Los
peleadores estaban frente a frente en el tatami. Era la final del
torneo internacional de artes marciales en estilo libre, y los dos
mejores combatientes de artes marciales tradicionales estaban de pie,
uno frente a otro, esperando la orden del árbitro para empezar a
dirimir el título de ese año. Ambos estaban con sus vestimentas
tradicionales ordenadas: uno con karategui blanco y cinturón negro,
el otro con yigui negro y faja roja. Las reglas eran simples, estaban
permitidos todos los golpes y llaves menos los ataques a genitales y
golpes a la nuca, por lo que la libertad de acción para ambos
combatientes era enorme.
El
árbitro coordinó con los jueces de las cuatro esquinas; los dos
peleadores saludaron al juez, luego se pusieron frente a frente y se
saludaron tradicionalmente entre ellos, y en cuanto el árbitro dio
la orden empezaron a combatir. Ambos eran artistas marciales
expertos, con al menos diez años de experiencia cada cual, por lo
que no se guardaron nada. Los golpes de pies y puños iban y venían
a una velocidad casi vertiginosa, para el deleite de los asistentes.
Después de un minuto y medio de combate ambos aún no se habían
tocado, y en ocasiones a los jueces les costaba apreciar si es que
había contacto entre ellos y dónde.
Terminado
el primer round ambos peleadores descansaron por un minuto.
Extrañamente ninguno de los peleadores tenía gente en su esquina,
por lo que cada cual se paró en un lado del tatami esperando la
orden del árbitro para seguir las acciones. Al empezar el segundo
round ambos peleadores empezaron a moverse algo más lentos, con
movimientos más amplios, y a una mayor distancia.

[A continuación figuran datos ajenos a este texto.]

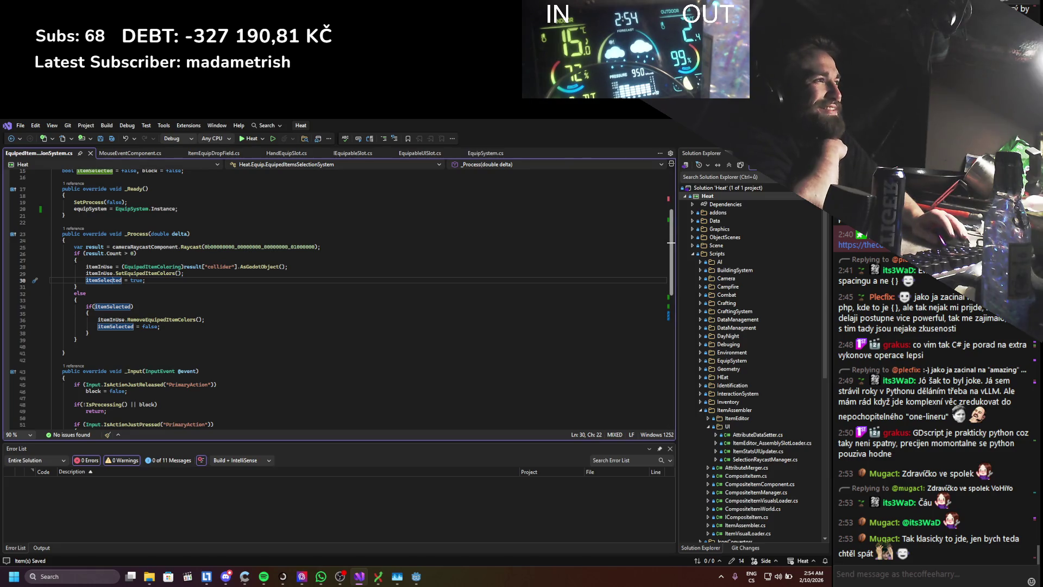
- Back in Godot, inspect the RemapToTargetUIMousePositionComponent node
{"action": "key", "text": "alt+Tab"}
{"action": "left_click", "coordinate": [125, 298]}
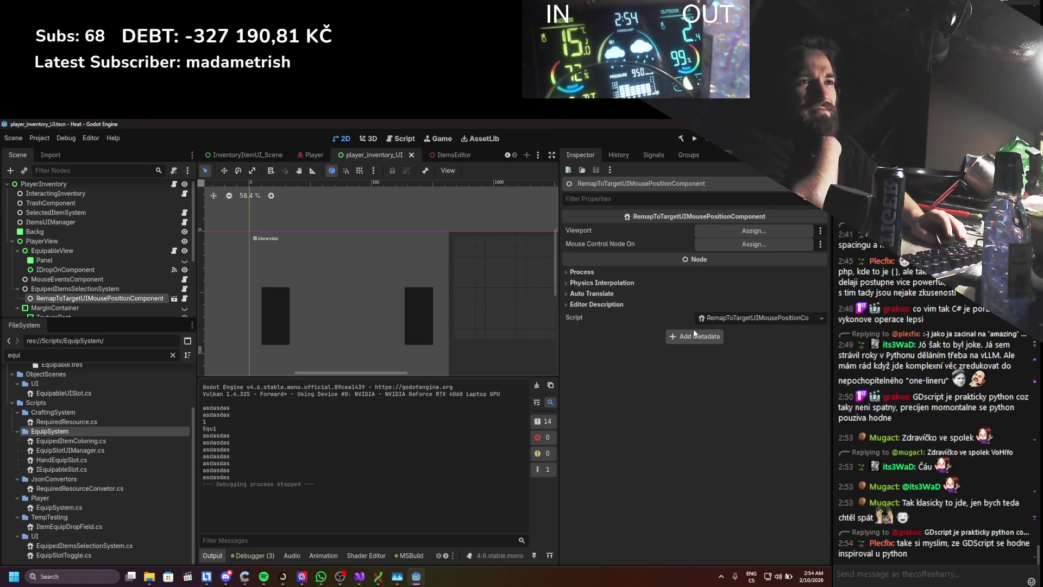
- Review the remap component's script, then MouseEventsComponent and its MouseEventComponent.cs script
{"action": "left_click", "coordinate": [754, 321]}
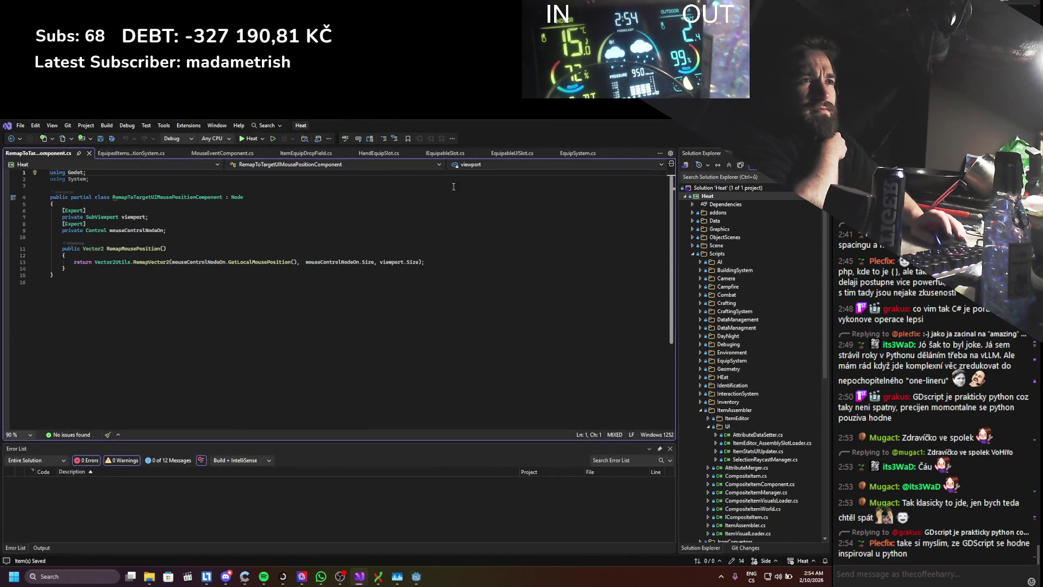
{"action": "key", "text": "alt+Tab"}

El árbitro, los
jueces y el público no entendían nada, pero era imposible
interrumpir el combate para tratar de dilucidar lo que estaba
sucediendo.
Terminado
el segundo round el árbitro se cruzó entre los peleadores para
detener el combate, siendo ignorado por ambos. El árbitro no
entendía qué pasaba, pero debió salir del medio para evitar ser
golpeado. Los jueces empezaron a mover sus banderas, lo que también
fue ignorado por los peleadores, quienes mantuvieron sus movimientos
amplios y a una mayor distancia. En las graderías un viejo maestro
japonés retirado que asistía todos los años a ver el torneo estaba
fascinado: era el único capaz de ver que las almas de ambos
guerreros estaban ataviadas con armaduras tradicionales y espadas del
siglo XVII, y que estaban librando una batalla a muerte que nunca
habían podido terminar en el campo de batalla cuatro siglos atrás.